Job item:
Reproduce the text of each row below word for word, leaving the pictures out.

=== Section Start ===

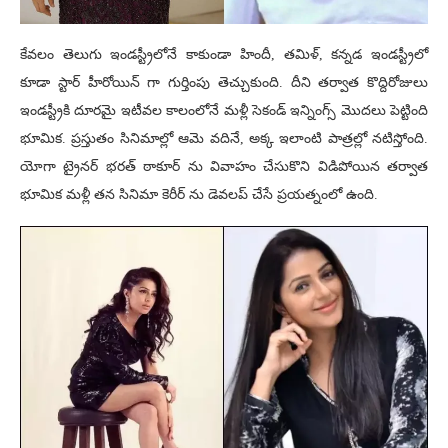
కేవలం తెలుగు ఇండస్ట్రీలోనే కాకుండా హిందీ, తమిళ్, కన్నడ ఇండస్ట్రీలో
కూడా స్టార్ హీరోయిన్ గా గుర్తింపు తెచ్చుకుంది. దీని తర్వాత కొద్దిరోజులు
ఇండస్ట్రీకి దూరమై ఇటీవల కాలంలోనే మళ్లీ సెకండ్ ఇన్నింగ్స్ మొదలు పెట్టింది
భూమిక. ప్రస్తుతం సినిమాల్లో ఆమె వదినే, అక్క ఇలాంటి పాత్రల్లో నటిస్తోంది.
యోగా ట్రైనర్ భరత్ ఠాకూర్ ను వివాహం చేసుకొని విడిపోయిన తర్వాత
భూమిక మళ్లీ తన సినిమా కెరీర్ ను డెవలప్ చేసే ప్రయత్నంలో ఉంది.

=== Section End ===

Completed task:
కేవలం తెలుగు ఇండస్ట్రీలోనే కాకుండా హిందీ, తమిళ్, కన్నడ ఇండస్ట్రీలో
కూడా స్టార్ హీరోయిన్ గా గుర్తింపు తెచ్చుకుంది. దీని తర్వాత కొద్దిరోజులు
ఇండస్ట్రీకి దూరమై ఇటీవల కాలంలోనే మళ్లీ సెకండ్ ఇన్నింగ్స్ మొదలు పెట్టింది
భూమిక. ప్రస్తుతం సినిమాల్లో ఆమె వదినే, అక్క ఇలాంటి పాత్రల్లో నటిస్తోంది.
యోగా ట్రైనర్ భరత్ ఠాకూర్ ను వివాహం చేసుకొని విడిపోయిన తర్వాత
భూమిక మళ్లీ తన సినిమా కెరీర్ ను డెవలప్ చేసే ప్రయత్నంలో ఉంది.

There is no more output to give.